The Proposed FDI Regulation would make the cooperation between the Member States and the Commission more effective and efficient. Member States will be required to notify the Commission and other Member States of proposed investments if the investment involves any of the mandatory screening sectors and the foreign investor is controlled by a non-EU government, including through ownership structure, significant funding, special rights or state-appointed directors or managers; the proposed investor is subject to EU sanctions; or the foreign investor was involved in a previously screened investment that was prohibited or authorised with conditions. Member States must also notify the Commission and the other Member States of any foreign investment where they initiate an in-depth investigation or intend to impose a mitigating measure or to prohibit a transaction without an in-depth investigation. Member States may also notify proposed investments that are not required to be notified if they consider that a foreign investment could be of interest from a security or public order perspective.

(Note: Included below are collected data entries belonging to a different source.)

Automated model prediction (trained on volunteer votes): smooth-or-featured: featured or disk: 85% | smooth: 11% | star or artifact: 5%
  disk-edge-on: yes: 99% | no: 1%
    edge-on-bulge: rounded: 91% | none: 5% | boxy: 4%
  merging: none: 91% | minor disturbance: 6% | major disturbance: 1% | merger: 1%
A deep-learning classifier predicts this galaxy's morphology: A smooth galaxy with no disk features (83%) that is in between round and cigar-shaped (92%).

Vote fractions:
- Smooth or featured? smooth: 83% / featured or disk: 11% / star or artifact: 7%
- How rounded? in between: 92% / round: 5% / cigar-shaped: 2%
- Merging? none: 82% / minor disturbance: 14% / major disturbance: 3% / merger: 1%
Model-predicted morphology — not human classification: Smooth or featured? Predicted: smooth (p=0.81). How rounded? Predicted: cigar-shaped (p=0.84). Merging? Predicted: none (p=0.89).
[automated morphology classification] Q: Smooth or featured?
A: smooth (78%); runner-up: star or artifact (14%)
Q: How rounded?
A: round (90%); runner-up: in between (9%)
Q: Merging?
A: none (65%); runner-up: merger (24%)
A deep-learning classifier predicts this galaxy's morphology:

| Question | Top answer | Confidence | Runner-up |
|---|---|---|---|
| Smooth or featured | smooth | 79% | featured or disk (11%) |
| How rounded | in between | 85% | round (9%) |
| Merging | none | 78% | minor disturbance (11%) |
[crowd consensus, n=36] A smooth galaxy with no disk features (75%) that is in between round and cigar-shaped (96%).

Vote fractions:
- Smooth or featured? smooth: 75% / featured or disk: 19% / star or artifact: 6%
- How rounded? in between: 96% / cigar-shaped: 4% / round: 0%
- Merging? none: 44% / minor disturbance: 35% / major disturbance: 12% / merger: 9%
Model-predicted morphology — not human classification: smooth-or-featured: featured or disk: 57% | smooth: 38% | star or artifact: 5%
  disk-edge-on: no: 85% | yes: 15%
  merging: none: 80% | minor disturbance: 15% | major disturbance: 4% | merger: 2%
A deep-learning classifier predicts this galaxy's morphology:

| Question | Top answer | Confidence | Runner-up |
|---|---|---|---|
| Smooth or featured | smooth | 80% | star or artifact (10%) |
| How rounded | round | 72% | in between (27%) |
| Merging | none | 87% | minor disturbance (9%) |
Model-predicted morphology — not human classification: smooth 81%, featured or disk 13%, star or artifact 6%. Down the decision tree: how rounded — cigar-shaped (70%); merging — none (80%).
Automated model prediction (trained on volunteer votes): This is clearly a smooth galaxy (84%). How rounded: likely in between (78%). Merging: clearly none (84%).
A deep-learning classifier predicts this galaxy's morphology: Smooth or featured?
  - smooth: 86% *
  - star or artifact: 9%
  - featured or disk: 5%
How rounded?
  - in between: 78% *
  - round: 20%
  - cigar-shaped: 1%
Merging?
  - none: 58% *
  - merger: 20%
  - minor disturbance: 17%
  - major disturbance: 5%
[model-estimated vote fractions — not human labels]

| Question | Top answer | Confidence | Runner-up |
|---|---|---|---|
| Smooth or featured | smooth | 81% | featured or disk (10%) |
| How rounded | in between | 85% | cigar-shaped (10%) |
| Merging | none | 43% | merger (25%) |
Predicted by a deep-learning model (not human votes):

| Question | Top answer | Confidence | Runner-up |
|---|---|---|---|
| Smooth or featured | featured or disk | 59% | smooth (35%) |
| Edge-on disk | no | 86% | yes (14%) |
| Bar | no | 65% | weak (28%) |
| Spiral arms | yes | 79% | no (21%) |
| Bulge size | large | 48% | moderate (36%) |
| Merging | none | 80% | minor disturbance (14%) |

The Proposed FDI Regulation creates special requirements for so-called “multi-country transactions,” where a proposed investment triggers notification requirements in more than one Member State. Applicants requesting authorisations in multi-country transactions must file all notifications on the same day to ensure that timelines run in parallel. Each request for authorisation must refer to the other requests. The relevant Member State authorities and, upon request, the Commission, must coordinate with one another.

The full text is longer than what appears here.